## Section du document
Correspondance de Gustave Flaubert/Tome 5/0900

Louis Conard (Volume 5p. 276-279).

900. À MADAME ***.
Croisset, mardi soir [février 1867].

M. de Maricourt ne s’est point trompé en préjugeant une sympathie entre nous deux. Son livre m’a tellement plu que je vais vous dire exactement, entièrement, ce que j’en pense. Si je le trouvais médiocre, je vous enverrais un éloge sans restrictions et tout serait dit. Mais les Deux Chemins[1] sont une œuvre à considérer. Donc, au risque de faire le pion (mais j’y suis contraint), je commence.

Quant à de l’intérêt, il y en a beaucoup, et du talent aussi, un talent franc et charmant ; c’est plein de choses étudiées, vues, vécues. Jusqu’aux deux tiers du livre (à part quelques petites taches, des étourderies) j’ai à peu près tout admiré. Mais à partir du tremblement de terre (page 140), il me semble que le roman ne se tient plus sur les pieds. Je veux dire que les événements ne dérivent plus du caractère des personnages ou que ces mêmes caractères ne les produisent pas. Car c’est l’un ou l’autre (et même l’un et l’autre) dans la réalité. Les faits agissent sur nous et nous les causons. Ainsi, à quoi sert la révolution de Sicile ? Déborah n’avait pas besoin de cela pour s’en aller, et Pipinna pour mourir. Pourquoi ne pas leur avoir trouvé une fin en rapport naturel avec tous leurs antécédents ? Cela est de la fantaisie et donne à une œuvre sérieusement commencée des apparences légères. Le roman, selon moi, doit être scientifique, c’est-à-dire rester dans les généralités probables. Voilà mon plus gros reproche et même le seul qui soit grave.

J’ai été ravi tout d’abord par le portrait de Pipinna et l’intérieur de sa famille. Si tout était de ce calibre-là, le livre serait un chef-d’œuvre. Stella, le père, la maman, tout cela est parfaitement fait. Certaines pages exhalent un parfum du midi qui vous pénètre ; on s’écrie : C’est ça.

J’aime beaucoup Déborah. Sa description de l’enfant mort est un bijou. Mais ce qui domine tout le livre, c’est la promenade en canot (pages 76 et suivantes). Quand on a écrit ces pages-là, on est capable de tout écrire. Pas un écrivain qui ne puisse s’en honorer.

## Bloc de données
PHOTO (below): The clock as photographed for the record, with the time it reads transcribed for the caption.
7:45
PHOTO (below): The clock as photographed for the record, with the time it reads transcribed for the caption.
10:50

## Consignes écrites
**a.** Dans la lettre sur les Deux Chemins, à partir de quel épisode du roman l'auteur estime-t-il que celui-ci « ne se tient plus sur les pieds » ?
**b.** Donnez la suite de la lettre sur les Deux Chemins, en reprenant après sa dernière phrase.

## Résultats obtenus
**a.** À partir du tremblement de terre, page 140.

**b.**
Le parallélisme entre les deux femmes marche naturellement, tout est bien engagé ; mais, après la soirée où Déborah chante, commence (pour moi) le revers de la médaille. J’ai compris jusque-là et admiré ce caractère, mais il devient trop voulu de la part de l’auteur. Je la trouve un peu trop actrice et poseuse ; les femmes perdues sont plus naïves. Quel intérêt a-t-elle à faire le monstre ? Il me semble que la vérité (probable) et la moralité du livre y auraient gagné, si elle eût fini par aimer Herman, juste au moment où celui-ci s’en fût dégoûté ! Du reste, elle a de beaux mouvements d’éloquence. Mais on se demande : est-ce vrai ? Tandis que l’on croit, comme si on les avait reçues soi-même, aux hyperboles orientales de Pipinna, parce qu’elle est humaine. Je crois, enfin, qu’à un certain moment l’auteur a voulu montrer son esprit et a perdu de vue ses personnages, si bien plantés tout d’abord. Cela commençait comme un grand roman, puis a tourné à la nouvelle.

Je blâme le rêve (page 42) comme poncif. L’auteur ne s’aperçoit pas non plus parfois qu’il gâte ce qu’il vient de faire. Ainsi (page 23), entre deux paragraphes excellents, il intercale une naïveté qui détruit son effet : « Comme pour obéir à la grande loi du contraste. »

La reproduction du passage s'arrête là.